Before UIRI began all this work, they conducted surveys across the country to determine what kinds of industries to strengthen or initiate. Clearly, the agricultural sector, which employs some 80 percent of Ugandans (President Museveni’s father raised cattle), was the place to start, so they looked at how they could add value to what farmers and artisanal sellers of products were doing. They found that many people tried to process juice, for example, but at very elementary levels, without quality controls and with much waste. The same was true for making bread, sausage, yogurt, and a tea from avocado pits that is said to help prevent malaria. UIRI set up processing facilities for all these and other products and began bringing people in to learn the use of modern processing equipment and methods, as well as basic business principles.
 
A goal of UIRI is to help businesses find ways to add value to products – another national priority. For example, during the early survey it became clear that the Ugandan steel industry was primarily exporting scrap and importing processed steel. The industry is now prepared to adjust this mix in favor of local processing, although investment is needed to make this happen. Similarly, UIRI is teaching people to manufacture a vaccine for Newcastle disease, a widespread plague of chickens. Today the only vaccine available is imported, but because it is too expensive for local farmers, no one uses it.

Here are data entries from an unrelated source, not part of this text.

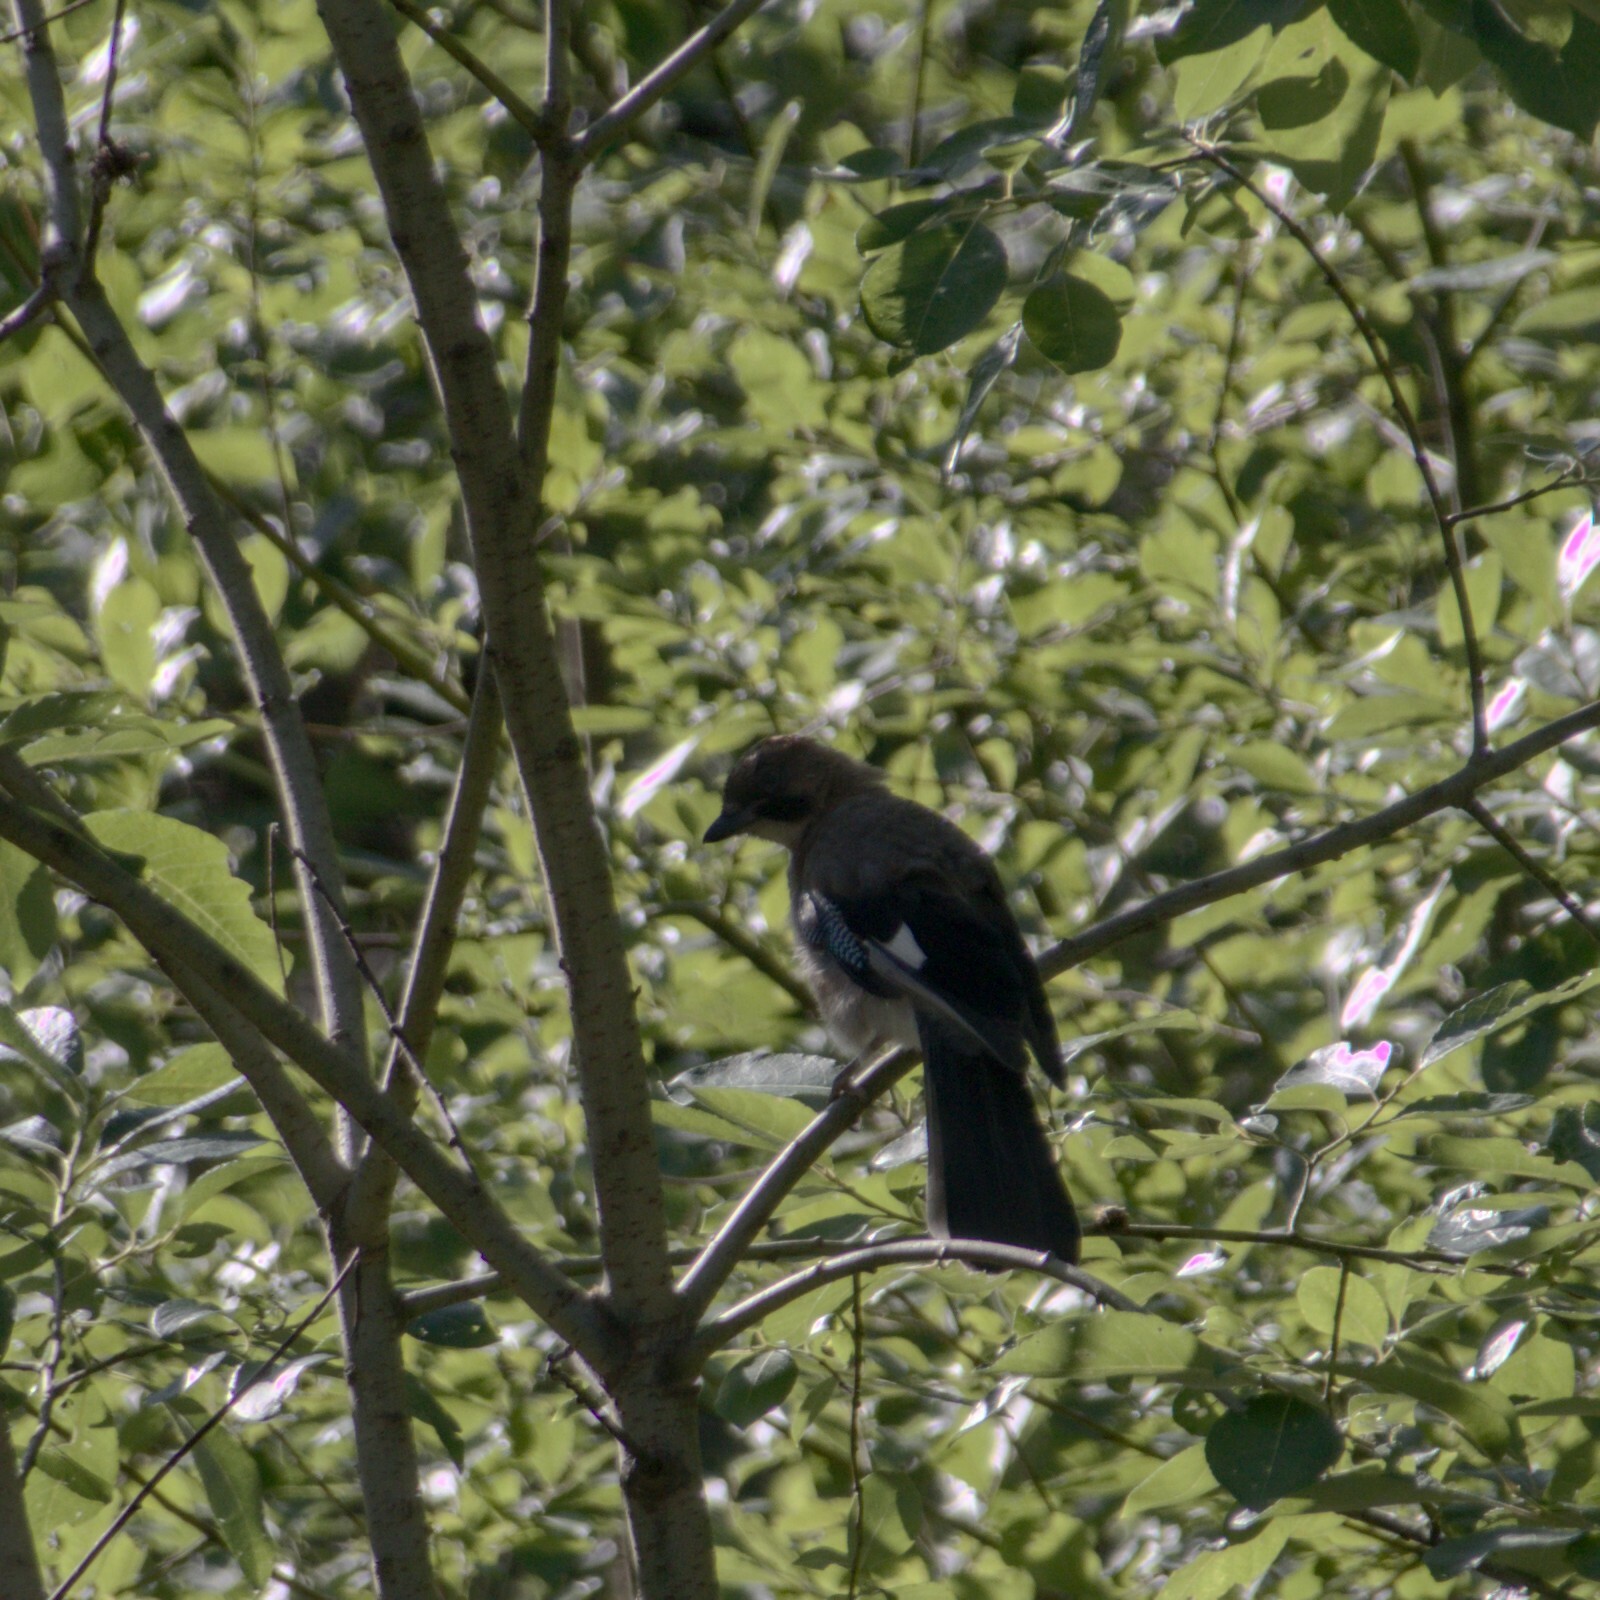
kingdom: Animalia
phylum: Chordata
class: Aves
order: Passeriformes
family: Corvidae
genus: Garrulus
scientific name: Garrulus glandarius
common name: Eurasian jay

Another major effort is chemical analysis of food products. In order to export to the EU and other global markets, Ugandan manufacturers have to demonstrate food safety, which requires sophisticated instrumentation and is usually done by foreign firms. Food testing is now being taught at UIRI, thanks to a range of new analytical equipment (e.g., Fourier transform infrared spectroscopy, high-performance liquid chromatography, spectrophotometry) made possible by MSI funding.
 
A lower-technology, but equally useful strategy is UIRI’s effort to teach farmers, carpenters, machinists, and others to use the impressive new UIRI equipment (lathes, metal benders, milling machines) and even to build their own machines. They learn not only how to make sausage, bread and yogurt, but also how to operate and sometimes build the equipment used to make it. “Industry is always complaining about not having enough skilled people,” said Dr. Kwesiga. “We are teaching these skills. We are also making equipment that formerly we would have had to import – in other words, we wouldn’t have it at all.” For example, they are making looms of many sizes to spin silk from silkworms, and using a home-made mechanical bamboo splitter to make toothpicks, mats, bowls, and other products from mountain bamboo. Some students are making handmade paper for bags and other products from banana, pineapple, sisal, wheat, and many other plants.
 
Although the continuation of MSI funding for UIRI is uncertain, Dr. Charles Kwesiga, the executive director, is nonetheless ecstatic with his upgraded facility. “If the MSI had not done anything else but this,” he said, “it would still be a dream come true.”
 

Several years ago, the World Bank financed a major Millennium Science Initiative (MSI) program to help strengthen science and technology capacity in Uganda. Approximately half of this investment, the Bank's largest S&T commitment to date, supports a competitive grants program for a variety of university research projects. The financing supports stipends and fees for graduate students, faculty salary supplements, research equipment, and infrastructure. Another major portion is dedicated to transferring technical knowledge to the private sector through academic-business linkages and educational activities for farmers, health workers, and small-business people. The MSI program resembles RISE in providing full support for MSc and PhD students, which is extremely difficult to secure in Africa. The August 2010 blog post series illustrates some of the activities supported by the MSI.